I cannot own things, I cannot grow my business if I have one, I cannot receive payments and so on.
So there's the social benefit.
The social benefit then leads to the economic benefit because if I start receiving money and I become wealthier actually contribute to the welfare of the country, so the economy becomes larger thanks to my contribution.
But last but not least is the one that most people forget about provision of these services to these segments can be a profitable means of new new product proposition and what I'm suggesting when we what Megan and I suggesting in this book is.
Uh, what should you do as a big financial services provider to look at serving these segments in ways that are beneficial to them but also reasonably profitable to you?
So I'm not saying take advantage of these segments.
We're not saying that at all.
We're saying how can you create products that allow these people to do the basics of finance, so send and receive payments, for example, um, and then once you have a bit of excess, how do I save?
How do I protect this?
I do a savings account or maybe buy a pension, maybe even consider investing.
And if I have a business idea and I'm a bit short of capital, can I reach out to this financial provider to get a loan to start my business, to open my shop, to buy my home, and so on and so forth?
So all these three things can be brought in together and serving a segment that could really benefit from a bit of help and actually.
Improving their quality of life, right, it's a win-win because it's new revenue streams, right?
And then for this segment they really have to pay a premium by being absolutely.
If you look at, for example, in America there's about 1 million people that are unbanked and about depending on who you listen to between 5 and 20 billion on underbanked individuals.
A lot of these people get still paid in checks.
So they have to get this piece of paper and go to a check cashing environment and they will cash these checks for them, but they will charge a price.
So they're not, not only are they paying taxes on their income, they're also paying a premium to convert this digital piece of payments in in a check into something that is cash.
And why should that be?
Why can't these people be provided a simple payment solution that allows them to receive payments in it.

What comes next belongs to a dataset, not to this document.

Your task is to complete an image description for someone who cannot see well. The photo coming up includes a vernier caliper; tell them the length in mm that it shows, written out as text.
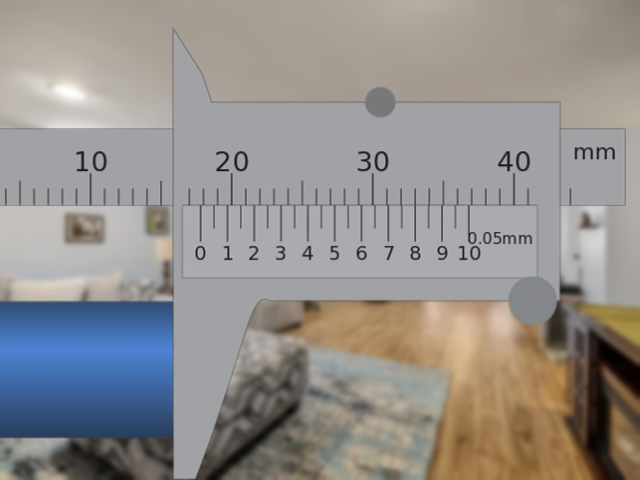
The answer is 17.8 mm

There's a lot of ways about dealing with it, and I think what we're saying in the book is a lot of these things, some of these barriers are real, so maybe it's not gonna be 1.6 billion people, it's gonna be 1.4 billion people, but to be able to serve that smaller segment of people who are on bank, we need to do two things.
One is look at what technology can provide and also secondly is to think about the mindsets that the providers have about the.
Segments cannot be served.
How can we help them shift the paradigm and think differently about a segment that is so promising?
So is that the big barrier?
Is it just a shift in mindset?
Like why haven't we seen?
I I've been working in financial transformation for many decades, and you realize that the actually legacy mindsets are sometimes the biggest bigger barrier than technology.
So helping people realize that don't look at these the segment as a something that you have to help because it's a good thing to do.
Think of them as a as an interesting potential that how can I do to help them?
How can I find a way that my business can benefit from serving this segment and all of the other benefits are.
You know, cherry icing on the cake, you know, what about me as a, I, I'm not a financial institution, but if I'm a reader and I say I would like these people to have these services, is there anything that the average reader can do?
Well, there's a lot of.
Profit organization that you can collaborate, but more importantly is make it visible make people here that we are leaving these people behind and as we become more and more of a digital financial services economy worldwide, what happens to the segment if they're not backed and what is that we can do to do that?